While the iconic monument symbolises Agra, the city is also home to one of the finest forts from the Mughal era — the Agra Fort. Most of the architecture of that time was built using red sand-stone (the Taj Mahal being the exception). The 98-acre Agra Fort can be viewed alongside the Taj from Mehtab Bagh, from where you can catch a spectacular panorama of the two architectural marvels.

If you want to indulge in some authentic Mughlai cuisine, head to Peshawri at the ITC Mughal. Don’t miss their dal Bukhara, that’s simmered overnight to give it its signature taste.

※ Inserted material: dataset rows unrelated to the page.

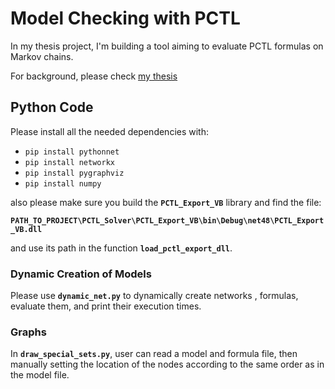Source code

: 
# Model Checking with PCTL

In my thesis project, I'm building a tool aiming to evaluate PCTL formulas on Markov chains.

For background, please check [my thesis](Thesis/Print_29.pdf)

## Python Code
Please install all the needed dependencies with:  
* `pip install pythonnet`
* `pip install networkx`  
* `pip install pygraphviz`  
* `pip install numpy`  

also please make sure you build the **`PCTL_Export_VB`** library and find the file:  

**`PATH_TO_PROJECT\PCTL_Solver\PCTL_Export_VB\bin\Debug\net48\PCTL_Export_VB.dll`**

and use its path in the function **`load_pctl_export_dll`**.

### Dynamic Creation of Models
Please use **`dynamic_net.py`** to dynamically create networks , formulas, evaluate them, and print their execution times.

### Graphs
In **`draw_special_sets.py`**, user can read a model and formula file, then manually setting the location of the nodes according to the same order as in the model file.


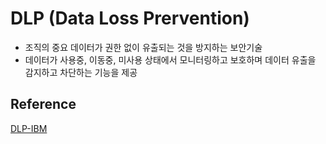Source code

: # DLP (Data Loss Prervention)

- 조직의 중요 데이터가 권한 없이 유출되는 것을 방지하는 보안기술
- 데이터가 사용중, 이동중, 미사용 상태에서 모니터링하고 보호하며 데이터 유출을 감지하고 차단하는 기능을 제공

## Reference

[DLP-IBM](https://www.ibm.com/kr-ko/think/topics/data-loss-prevention)
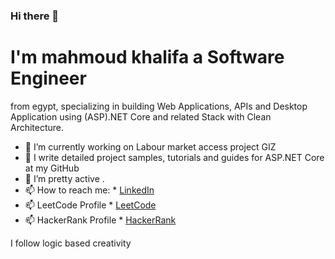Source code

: ### Hi there 👋

# I'm mahmoud khalifa a Software Engineer 
from egypt, specializing in building Web Applications, APIs and Desktop Application using (ASP).NET Core and related Stack with Clean Architecture.

- 🔭 I’m currently working on Labour market access project GIZ
- 🌱 I write detailed project samples, tutorials and guides for ASP.NET Core at my GitHub 
- 👯 I’m pretty active .
- 📫 How to reach me: * [LinkedIn](https://www.linkedin.com/in/mahmoud-khalifa-643936138/) 
- 📫 LeetCode Profile * [LeetCode](https://leetcode.com/mahmudkhalifa1/) 
- 📫 HackerRank Profile * [HackerRank](https://www.hackerrank.com/mahmudkhalifa1?hr_r=1/) 

I follow logic based creativity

There’s also a lovely cafe called Sheroes Hangout in Taj Ganj, that’s run by victims of acid-attacks. Quite a liberated space in a male-dominated city like Agra, that also serves as a readers’ cafe, a community radio hub. The cafe also holds exhibitions and activism workshops often.

WHERE TO STAY

ITC Mughal

The sprawling property (35 acres) is about 10km from the airport, 6km from the railway station and 3km from the Taj Mahal, making it quite centrally located. The Mughal rooms, Royal Mughal rooms, Mughal Chambers, EVA rooms (for single lady travellers), Mughal suites, Royal Mughal suites, Presidential suites — named Tansen and Raja Mansingh suites and the Grand Presidential suites namely Mumtaz, Nur Jahan, Zeenat, Nusrat Begum and Farzana are the room categories. Its award-winning Kaya Kalp spa, spread across 9,197 sqm, is Asia’s largest spa, and a haven for Ayurvedic and ritualistic treatments. ITC Hotels are known for their signature Indian restaurant — Peshawri, and this extends to their Agra property as well.

Oberoi Amarvillas

Located at only 600 metres from the Taj, the Oberoi Amarvillas is an unparalleled property. The hotel is known for high profile corporate events and weddings, and of course its iconic location. Its Mughal inspired decor exudes magnificence and room categories include Premier rooms, Deluxe suites, Luxury suites and Kohinoor suites. Bellevue (international cuisine) and Esphahan (Indian cuisine) are the restaurants at the hotel, while its bar is the only one in the world to offer an undisturbed view of the Taj Mahal. The Oberoi Amarvillas also houses a spa, an outdoor swimming pool, terraced lawns, fountains and reflection pools, that add to the grandeur of this luxe property.

Wyndham Grand

A part of Shekhar Resorts Ltd, Wyndham Grand is built across 18 acres, and is lined with terraced lawns and fountains inspired by the aesthetics of Mughal architecture. Its restaurants  — The Orient Café, Jharokha, Pakhtoon, Zaiqa serve authentic Mughal cuisine, while Mharo Gaon, with its Rajasthan themed ambience serves regional cuisine from the northern state. The room categories are Superior rooms, Premier rooms, Executive rooms, Deluxe rooms and Deluxe suites. The leisure amenities at the Wyndham Grand include an outdoor swimming pool, sauna, spa-bath and a gym. A distant view of the Taj Mahal can be observed from the roof of the hotel.